Account Planning Insights Can REV Up Business

Three key qualities characterize the successful campaigns I’ve worked on over the years.

Relevance, Empathy and Value… REV

Relevance. Barring unusual skills, you won’t have much luck selling products when you’re talking to the wrong audience or promising to deliver things that are low on the consumer’s priority list. Making products and services relevant in new ways with new uses for a new audience can be the key to highly profitable incremental business. At Clorox, we developed a very successful “You’ve Got Me, So Why Don’t You Use Me?” campaign targeting a nascent audience of homemakers doing plenty of laundry but also concerned about disinfecting sinks and toilets. Altering our one-dimensional image and expanding our utility brought us new uses and users—and additional sales.
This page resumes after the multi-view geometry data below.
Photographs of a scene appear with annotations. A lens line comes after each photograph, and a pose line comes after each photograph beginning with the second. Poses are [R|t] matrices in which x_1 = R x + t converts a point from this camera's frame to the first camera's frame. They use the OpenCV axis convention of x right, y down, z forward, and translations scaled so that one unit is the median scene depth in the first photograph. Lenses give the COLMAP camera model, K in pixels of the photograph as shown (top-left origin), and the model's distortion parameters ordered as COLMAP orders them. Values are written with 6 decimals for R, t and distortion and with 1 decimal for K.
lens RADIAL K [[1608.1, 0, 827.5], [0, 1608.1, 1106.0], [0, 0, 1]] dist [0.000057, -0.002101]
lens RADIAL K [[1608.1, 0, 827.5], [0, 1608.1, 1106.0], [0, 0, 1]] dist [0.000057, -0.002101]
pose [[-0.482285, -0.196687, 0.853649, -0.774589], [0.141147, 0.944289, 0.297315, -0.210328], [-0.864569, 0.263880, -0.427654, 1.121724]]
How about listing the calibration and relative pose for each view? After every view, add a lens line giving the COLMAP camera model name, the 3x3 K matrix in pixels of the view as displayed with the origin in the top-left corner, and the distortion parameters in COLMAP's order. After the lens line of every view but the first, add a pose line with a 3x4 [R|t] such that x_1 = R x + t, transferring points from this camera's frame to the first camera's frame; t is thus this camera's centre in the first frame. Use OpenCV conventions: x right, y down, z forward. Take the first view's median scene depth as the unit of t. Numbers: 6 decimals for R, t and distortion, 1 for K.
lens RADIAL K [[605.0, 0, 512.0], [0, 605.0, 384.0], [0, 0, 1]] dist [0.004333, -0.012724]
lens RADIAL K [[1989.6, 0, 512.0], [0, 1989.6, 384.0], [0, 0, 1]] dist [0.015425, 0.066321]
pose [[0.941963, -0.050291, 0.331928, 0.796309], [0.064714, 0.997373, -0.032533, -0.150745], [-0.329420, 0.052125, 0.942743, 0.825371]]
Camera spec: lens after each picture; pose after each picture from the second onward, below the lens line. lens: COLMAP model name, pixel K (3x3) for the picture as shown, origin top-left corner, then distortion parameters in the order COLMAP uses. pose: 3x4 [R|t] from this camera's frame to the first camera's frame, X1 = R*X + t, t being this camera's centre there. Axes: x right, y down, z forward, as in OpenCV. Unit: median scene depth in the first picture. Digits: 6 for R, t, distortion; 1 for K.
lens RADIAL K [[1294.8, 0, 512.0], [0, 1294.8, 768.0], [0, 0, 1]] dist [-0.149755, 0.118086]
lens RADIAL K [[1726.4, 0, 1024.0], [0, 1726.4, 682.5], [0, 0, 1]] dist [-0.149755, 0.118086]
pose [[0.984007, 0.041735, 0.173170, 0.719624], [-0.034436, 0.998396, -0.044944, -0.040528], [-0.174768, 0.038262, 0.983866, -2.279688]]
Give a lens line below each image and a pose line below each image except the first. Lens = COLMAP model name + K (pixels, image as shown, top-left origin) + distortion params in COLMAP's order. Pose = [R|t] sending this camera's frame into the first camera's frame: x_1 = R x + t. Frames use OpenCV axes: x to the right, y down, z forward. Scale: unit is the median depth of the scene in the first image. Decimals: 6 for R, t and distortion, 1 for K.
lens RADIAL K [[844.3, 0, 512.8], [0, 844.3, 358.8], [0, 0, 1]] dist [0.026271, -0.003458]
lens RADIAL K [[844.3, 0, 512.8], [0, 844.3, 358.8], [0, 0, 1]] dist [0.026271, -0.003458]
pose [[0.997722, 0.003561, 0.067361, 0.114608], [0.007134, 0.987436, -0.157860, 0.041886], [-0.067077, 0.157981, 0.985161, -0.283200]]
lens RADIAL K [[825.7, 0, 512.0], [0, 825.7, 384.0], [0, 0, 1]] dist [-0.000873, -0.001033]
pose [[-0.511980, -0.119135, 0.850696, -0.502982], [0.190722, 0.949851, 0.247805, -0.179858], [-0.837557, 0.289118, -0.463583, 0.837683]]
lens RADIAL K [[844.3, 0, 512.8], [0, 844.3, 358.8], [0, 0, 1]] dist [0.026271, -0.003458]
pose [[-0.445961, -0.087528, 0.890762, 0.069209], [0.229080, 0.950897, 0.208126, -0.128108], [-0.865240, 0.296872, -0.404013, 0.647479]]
Empathy. Understanding and associating the product or service qualities that mean the most to our target audience—as reflected in the images and icons we use to communicate—is at the heart of effective branding. It’s the key to creating a sense of strong personal identification that’s the hallmark of a great brand franchise.

Pepsi has repeatedly beaten Coke in blind product testing only to have preference reversed once tasters were told which products they’d tried. Hardly a handful of heavy beer drinkers can accurately identify their own brand in triangle testing, and yet that didn’t prevent Gerald Ford and many others from flying Coors Beer back from Colorado when its distribution was restricted by the need for refrigeration. Ed Meyer, the former Chairman of Grey Advertising who got his start working at Filene’s Basement, was fond of observing that hundreds of shoppers pass the original Burberry Store on 57th Street in Manhattan every day and walk another five blocks to buy Burberry coats and scarves at Bloomingdale’s. Empathy is also a singular characteristic of the campaigns that have built great brands in commodity categories, vis-à-vis the Marlborough Man.

Value. There may be no more fundamentally important quality, particularly in today’s price-sensitive environment; think about how the world’s largest retailer hammers home a theme of “everyday low prices.” However, achieving and sustaining success can’t be accomplished simply with low prices. History demonstrates that as markets evolve, price competition proliferates, and there’s always someone willing to sell their product or service at a lower cost. Achieving the optimum balance between cost and benefit leaves customers so satisfied they’re oblivious to price or quick to tell you it doesn’t matter.

Delivering that kind of value requires an understanding of what people really want—not simply what they tell you. When Gardner, the agency I then worked for, helped John Deere introduce their Lawn & Garden Tractor, the engineers at Deere and the consumers we interviewed spent hours talking about horsepower and features. Meanwhile, John Deere salespeople and dealers worried about the substantial premium that was going to be charged. We successfully introduced “The Weekend Freedom Machine” with a campaign rooted in the knowledge that… Yes, it was a Deere…Yes, features mattered… but down deep, our target audience was itching to get on the golf course or watch a football game.

Bill Bernbach, the prime mover in the advertising creative revolution of the 1960s, observed that, “It is insight into human nature that is the key to the communicator's skill.”

“Nothing is so powerful as an insight into human nature… what compulsions drive a man, what instincts dominate his action… if you know these things about a man you can touch him at the core of his being,” observed Mr. B.

Ad Age columnist Bob Garfield pointed out that, “Mr. Bernbach's creative revolution was not the overturning of '50s-era ‘motivational’ manipulation. It was simply the most agreeable and effective expression of it… DDB’s great watershed campaign for Volkswagen—epitomized by “Lemon,” the print ad based on the factory’s rejection of a 1961 Beetle for delivery because of a blemished chrome strip on the glove compartment—walked right past the air-cooled engine and 34-miles-per-gallon attributes to make the Beetle the badge of conspicuously inconspicuous consumption for those who wanted to show that they didn’t need to show off.”

Effective account planning can help you uncover the relevance, establish empathy, and build the perceived value that will rev up business. Ladies and gentlemen, start your engines.